The human ear is a beautifully-sculpted structure consisting of a three-dimensional cartilage framework draped with a network of fine blood vessels and covered with a delicate skin. Microtia (small ear) is a congenital condition in which the external ear is abnormal in shape or size. Microtia presents in a varying spectrum of severity. The most severe form (type III) involves a missing ear canal and a near-complete or total absence of the external ear. Reconstruction of a missing ear should strive to replace the individual components in as natural a manner as possible.
The embryologic defect underlying microtia is not completely understood. However it is known that cells having the capacity to form ear cartilage originate just above the developing brain and subsequently migrate into the face. These neural crest cells receive “instructions” from the skin overlying the site of the future ear. Defective production of the local skin “program” can lead to failure to produce appropriate cartilage structures. An interesting finding supporting this idea is the lowered hairline seen in microtia patients. The absence of skin containing the cartilage program causes hair-bearing skin to be displaced downward. The low-lying hairline seen in such children has important surgical implications (see below).

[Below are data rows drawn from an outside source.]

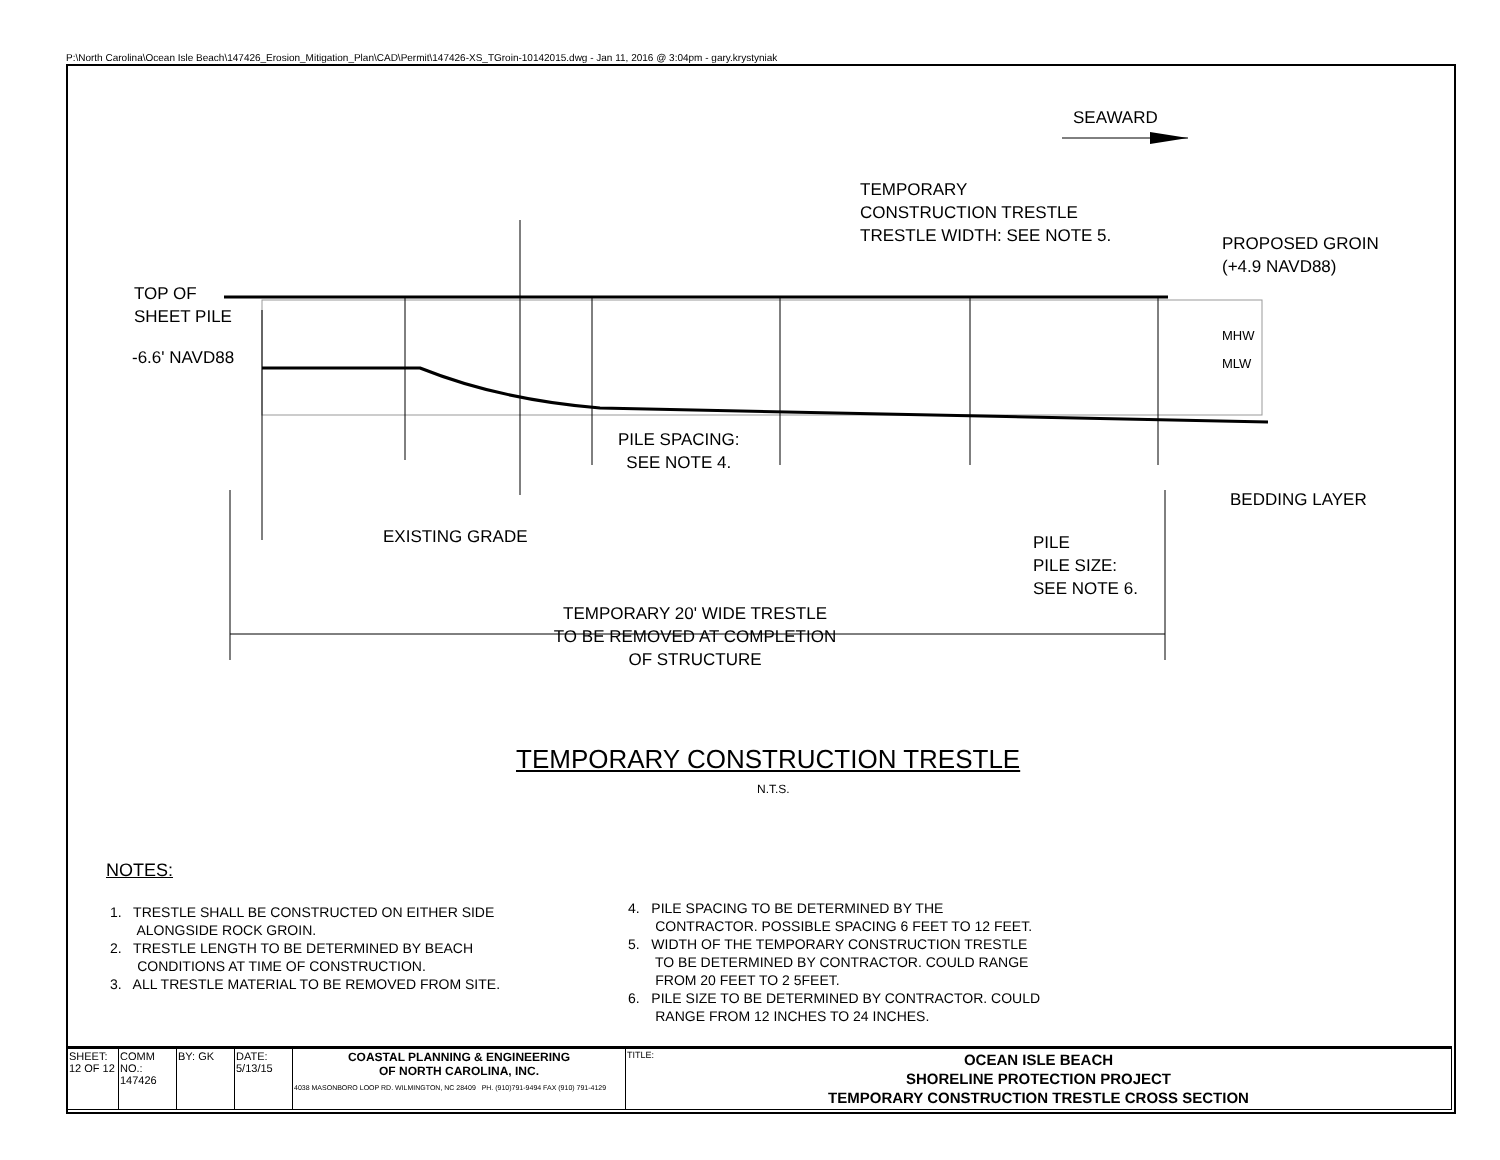P:\North Carolina\Ocean Isle Beach\147426_Erosion_Mitigation_Plan\CAD\Permit\147426-XS_TGroin-10142015.dwg - Jan 11, 2016 @ 3:04pm - gary.krystyniak
SEAWARD
TEMPORARY
CONSTRUCTION TRESTLE
TRESTLE WIDTH: SEE NOTE 5.
PROPOSED GROIN
(+4.9 NAVD88)
TOP OF
SHEET PILE
-6.6' NAVD88
MHW
MLW
PILE SPACING:
SEE NOTE 4.
BEDDING LAYER
EXISTING GRADE
PILE
PILE SIZE:
SEE NOTE 6.
TEMPORARY 20' WIDE TRESTLE
TO BE REMOVED AT COMPLETION
OF STRUCTURE
TEMPORARY CONSTRUCTION TRESTLE
N.T.S.
NOTES:
1. TRESTLE SHALL BE CONSTRUCTED ON EITHER SIDE
ALONGSIDE ROCK GROIN.
2. TRESTLE LENGTH TO BE DETERMINED BY BEACH
CONDITIONS AT TIME OF CONSTRUCTION.
3. ALL TRESTLE MATERIAL TO BE REMOVED FROM SITE.
4. PILE SPACING TO BE DETERMINED BY THE
CONTRACTOR. POSSIBLE SPACING 6 FEET TO 12 FEET.
5. WIDTH OF THE TEMPORARY CONSTRUCTION TRESTLE
TO BE DETERMINED BY CONTRACTOR. COULD RANGE
FROM 20 FEET TO 2 5FEET.
6. PILE SIZE TO BE DETERMINED BY CONTRACTOR. COULD
RANGE FROM 12 INCHES TO 24 INCHES.
| SHEET: 12 OF 12 | COMM NO.: 147426 | BY: GK | DATE: 5/13/15 | COASTAL PLANNING & ENGINEERING OF NORTH CAROLINA, INC. 4038 MASONBORO LOOP RD. WILMINGTON, NC 28409 PH. (910)791-9494 FAX (910) 791-4129 | TITLE: OCEAN ISLE BEACH SHORELINE PROTECTION PROJECT TEMPORARY CONSTRUCTION TRESTLE CROSS SECTION |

The technique most widely used for ear reconstruction has changed little over the past 60 years. Repair is carried out between the ages of six and twelve using a cartilage framework fashioned from the child’s own rib cartilage. The framework must be sturdy enough to resist warping over time; hence it must be quite thick. Reconstruction requires three or four separate procedures to complete. The cartilage is first buried beneath a skin envelope that is congenitally inadequate. Later, the framework is elevated and a skin graft placed behind it. Unfortunately, the low-lying hairline frequently results in an external ear covered with scalp hair. Results of this procedure are variable and depend greatly on the expertise and experience of the individual surgeon. Because the technique depends upon rib cartilage, early reconstruction is not possible because the child’s rib cage has not yet achieved sufficient size.
At St. Louis University School of Medicine and SSM Cardinal Glennon Children’s Hospital, we use a new technique that replaces the child’s own rib cartilage with a synthetic material. The material is placed under a covering of fine blood vessels and covered with the child’s own skin. This technique resolves the embryologic skin deficit and avoids pulling hair-bearing skin over the framework. The biggest advantage to this technique is that ear reconstruction can be performed in early childhood, usually at age three years. Avoidance of a painful and disfiguring scar on the chest is beneficial. Fewer procedures are required. The surgical sequence can frequently be performed on an outpatient basis.
Ear reconstruction can contribute to a child’s quality of life in a very significant way. It is recommended that you discuss the best option for your child with a qualified pediatric plastic surgeon familiar with both techniques.